**ASSIGNMENT 1**
Reproduce the FarmHash bindings page word for word from "- gotcha FarmHash" to "an unsigned one.".
**ASSIGNMENT 2**
Format the rows as a JSON list of strings, one string per line, from the first line of the rows to the line with "30: (26, 30)", both included. Omit blank lines and leave out the pictures.

Google FarmHash Bindings for Python
Pyfarmhash provides fast Python bindings for Google's FarmHash, a non-cryptographic hashing algorithm optimized for large datasets. It is currently at version 0.4.0 and sees active maintenance, with the latest release on August 27, 2024.
Warnings
- gotcha Many `pyfarmhash` functions, especially `fingerprint` variants, strictly require byte strings (`bytes`) as input. Passing a regular Python string (`str`) will result in a `TypeError`. Remember to encode strings (e.g., `my_string.encode('utf-8')`) before passing them to these functions.
- gotcha When installing `pyfarmhash` from source (not using pre-built wheels), a C++ compiler is required (`g++` on Linux/macOS, Microsoft Visual C++ Compiler on Windows). Setting up the build environment on Windows can be particularly complex.
- gotcha FarmHash is a non-cryptographic hash function. This means it is optimized for speed and distribution, but it is not designed to be collision-resistant and should NOT be used for security-sensitive applications like password hashing or data integrity verification where cryptographic strength is needed.
- gotcha Discrepancies can occur when comparing `pyfarmhash` output with Google BigQuery's `FARM_FINGERPRINT` function, particularly regarding the handling of unsigned 64-bit integers vs. signed integers in Python. BigQuery might return a signed representation where `pyfarmhash` returns an unsigned one.
Install
-
pip install pyfarmhash
Imports
- farmhash
import farmhash
- hash64
import farmhash farmhash.hash64('input') - fingerprint64
import farmhash farmhash.fingerprint64(b'input')
Quickstart
import farmhash
# Hashing a standard string (utf-8 encoded by default for hash functions)
text_input = 'Hello, FarmHash!'
hash_value_64 = farmhash.hash64(text_input)
hash_value_32 = farmhash.hash32(text_input)
print(f"Hash64 for '{text_input}': {hash_value_64}")
print(f"Hash32 for '{text_input}': {hash_value_32}")
# Hashing a byte string (required for fingerprint functions)
bytes_input = b'Another test string'
fingerprint_64 = farmhash.fingerprint64(bytes_input)
fingerprint_32 = farmhash.fingerprint32(bytes_input)
print(f"Fingerprint64 for '{bytes_input.decode()}': {fingerprint_64}")
print(f"Fingerprint32 for '{bytes_input.decode()}': {fingerprint_32}")
# Hashing with a seed
seeded_hash = farmhash.hash64withseed(text_input, 12345)
print(f"Seeded Hash64 for '{text_input}' with seed 12345: {seeded_hash}")

**SUPPLIED DATA**

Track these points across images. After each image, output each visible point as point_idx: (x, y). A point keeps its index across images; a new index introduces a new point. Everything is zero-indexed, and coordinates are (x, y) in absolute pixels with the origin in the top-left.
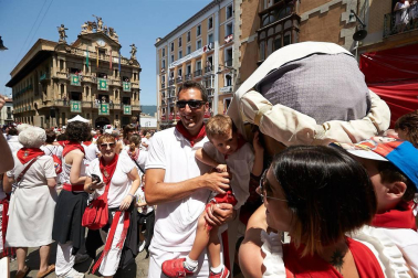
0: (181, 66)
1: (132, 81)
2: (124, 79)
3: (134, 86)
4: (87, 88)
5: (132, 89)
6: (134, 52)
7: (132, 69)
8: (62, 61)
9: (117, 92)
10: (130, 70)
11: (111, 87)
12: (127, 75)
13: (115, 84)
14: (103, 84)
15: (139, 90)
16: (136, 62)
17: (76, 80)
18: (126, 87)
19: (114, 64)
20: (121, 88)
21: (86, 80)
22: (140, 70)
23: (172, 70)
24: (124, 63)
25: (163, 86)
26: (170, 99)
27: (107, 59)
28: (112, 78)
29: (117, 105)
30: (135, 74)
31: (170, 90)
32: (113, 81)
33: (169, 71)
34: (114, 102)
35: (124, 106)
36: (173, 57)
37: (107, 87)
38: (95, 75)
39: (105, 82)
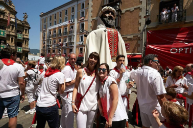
0: (55, 29)
1: (24, 33)
2: (18, 31)
3: (25, 37)
5: (24, 38)
6: (26, 17)
7: (24, 27)
9: (12, 39)
10: (22, 27)
11: (8, 36)
12: (21, 30)
13: (11, 34)
14: (2, 33)
15: (28, 39)
16: (27, 23)
18: (19, 36)
19: (11, 22)
20: (16, 37)
22: (29, 28)
23: (50, 30)
24: (18, 22)
25: (44, 38)
26: (48, 46)
27: (5, 18)
28: (9, 29)
29: (12, 46)
30: (26, 30)
31: (48, 41)
32: (9, 32)
33: (48, 31)
34: (10, 44)
35: (18, 47)
36: (51, 24)
37: (5, 35)
39: (4, 32)
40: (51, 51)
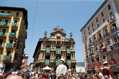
1: (71, 48)
3: (72, 51)
4: (52, 53)
6: (71, 36)
8: (44, 44)
9: (64, 54)
10: (70, 43)
11: (62, 52)
12: (69, 46)
13: (64, 50)
14: (59, 51)
15: (74, 52)
16: (72, 39)
17: (48, 51)
18: (68, 51)
20: (66, 52)
21: (52, 50)
22: (74, 43)
23: (90, 39)
25: (86, 48)
28: (62, 48)
30: (72, 45)
31: (90, 50)
33: (88, 40)
35: (68, 60)
36: (89, 33)
37: (60, 52)
38: (55, 48)
39: (59, 50)
40: (95, 60)
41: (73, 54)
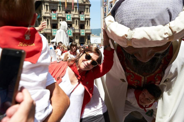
1: (85, 13)
2: (80, 12)
3: (87, 17)
5: (86, 19)
7: (85, 5)
8: (47, 6)
9: (76, 21)
11: (73, 19)
12: (83, 10)
14: (69, 18)
15: (89, 19)
17: (54, 16)
18: (82, 18)
19: (75, 4)
20: (79, 19)
21: (60, 15)
22: (90, 5)
24: (80, 2)
27: (70, 1)
28: (73, 12)
29: (77, 30)
30: (87, 8)
32: (74, 15)
33: (109, 4)
34: (75, 28)
35: (81, 30)
37: (71, 19)
38: (64, 12)
39: (70, 16)
41: (87, 22)
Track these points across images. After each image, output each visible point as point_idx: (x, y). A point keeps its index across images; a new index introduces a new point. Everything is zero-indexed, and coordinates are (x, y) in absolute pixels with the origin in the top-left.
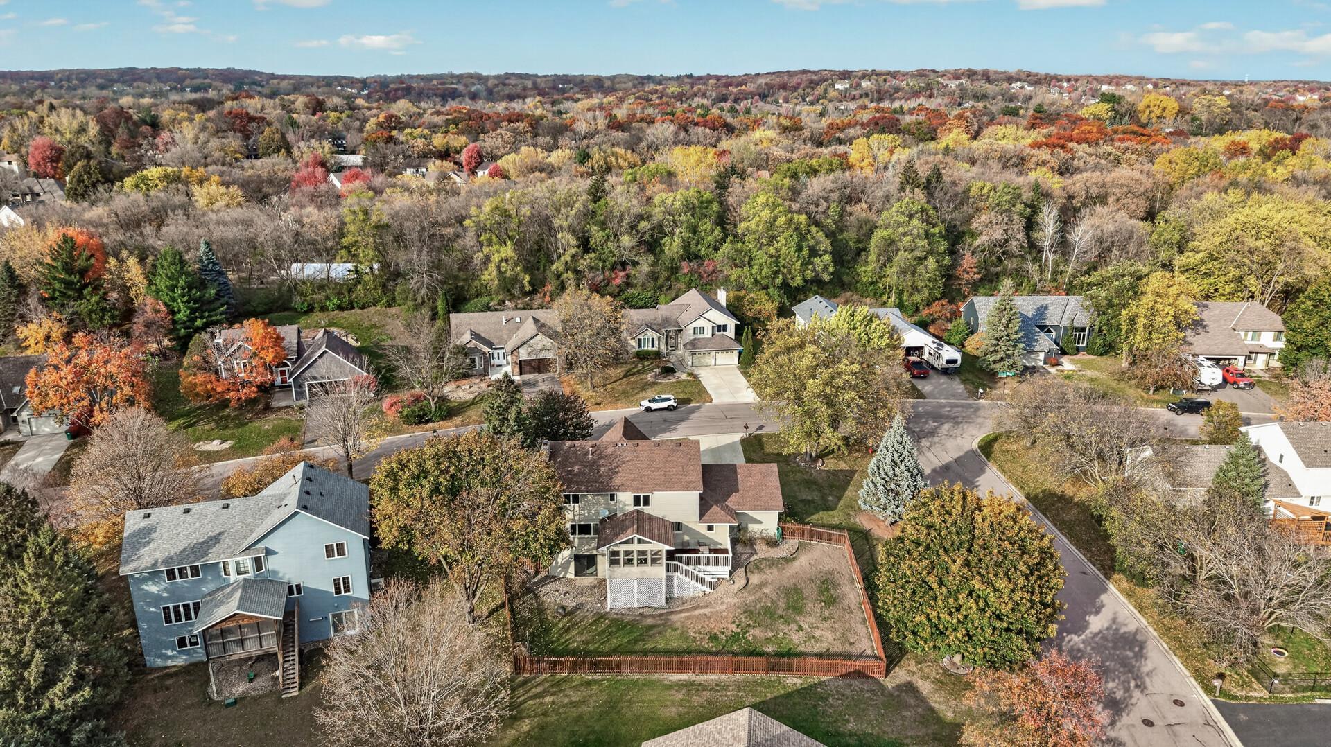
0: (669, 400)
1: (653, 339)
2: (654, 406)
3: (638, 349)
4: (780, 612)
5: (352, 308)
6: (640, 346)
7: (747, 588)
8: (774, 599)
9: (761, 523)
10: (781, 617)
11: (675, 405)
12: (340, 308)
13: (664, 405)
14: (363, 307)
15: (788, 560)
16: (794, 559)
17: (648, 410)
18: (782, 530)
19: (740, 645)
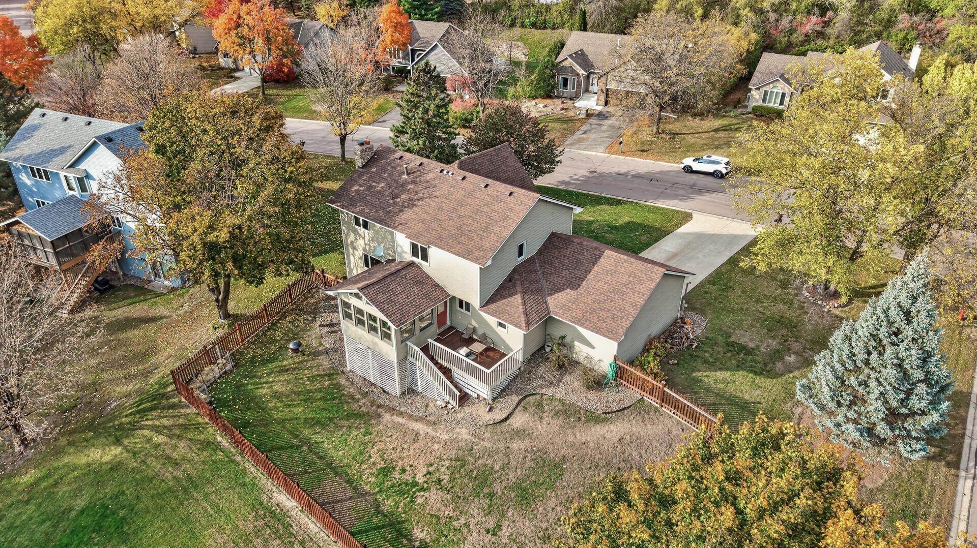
0: (717, 163)
1: (783, 95)
2: (696, 166)
3: (760, 103)
4: (497, 488)
5: (545, 28)
6: (764, 101)
7: (499, 428)
8: (513, 463)
9: (593, 347)
10: (491, 495)
11: (724, 171)
12: (534, 25)
13: (710, 168)
14: (554, 28)
15: (593, 418)
16: (605, 420)
17: (688, 170)
18: (619, 373)
19: (397, 504)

**WRITTEN REPLY 1**
- gotcha FarmHash is a non-cryptographic hash function. This means it is optimized for speed and distribution, but it is not designed to be collision-resistant and should NOT be used for security-sensitive applications like password hashing or data integrity verification where cryptographic strength is needed.
- gotcha Discrepancies can occur when comparing `pyfarmhash` output with Google BigQuery's `FARM_FINGERPRINT` function, particularly regarding the handling of unsigned 64-bit integers vs. signed integers in Python. BigQuery might return a signed representation where `pyfarmhash` returns an unsigned one.

**WRITTEN REPLY 2**
[
  "Track these points across images. After each image, output each visible point as point_idx: (x, y). A point keeps its index across images; a new index introduces a new point. Everything is zero-indexed, and coordinates are (x, y) in absolute pixels with the origin in the top-left.",
  "0: (181, 66)",
  "1: (132, 81)",
  "2: (124, 79)",
  "3: (134, 86)",
  "4: (87, 88)",
  "5: (132, 89)",
  "6: (134, 52)",
  "7: (132, 69)",
  "8: (62, 61)",
  "9: (117, 92)",
  "10: (130, 70)",
  "11: (111, 87)",
  "12: (127, 75)",
  "13: (115, 84)",
  "14: (103, 84)",
  "15: (139, 90)",
  "16: (136, 62)",
  "17: (76, 80)",
  "18: (126, 87)",
  "19: (114, 64)",
  "20: (121, 88)",
  "21: (86, 80)",
  "22: (140, 70)",
  "23: (172, 70)",
  "24: (124, 63)",
  "25: (163, 86)",
  "26: (170, 99)",
  "27: (107, 59)",
  "28: (112, 78)",
  "29: (117, 105)",
  "30: (135, 74)",
  "31: (170, 90)",
  "32: (113, 81)",
  "33: (169, 71)",
  "34: (114, 102)",
  "35: (124, 106)",
  "36: (173, 57)",
  "37: (107, 87)",
  "38: (95, 75)",
  "39: (105, 82)",
  "0: (55, 29)",
  "1: (24, 33)",
  "2: (18, 31)",
  "3: (25, 37)",
  "5: (24, 38)",
  "6: (26, 17)",
  "7: (24, 27)",
  "9: (12, 39)",
  "10: (22, 27)",
  "11: (8, 36)",
  "12: (21, 30)",
  "13: (11, 34)",
  "14: (2, 33)",
  "15: (28, 39)",
  "16: (27, 23)",
  "18: (19, 36)",
  "19: (11, 22)",
  "20: (16, 37)",
  "22: (29, 28)",
  "23: (50, 30)",
  "24: (18, 22)",
  "25: (44, 38)",
  "26: (48, 46)",
  "27: (5, 18)",
  "28: (9, 29)",
  "29: (12, 46)",
  "30: (26, 30)"
]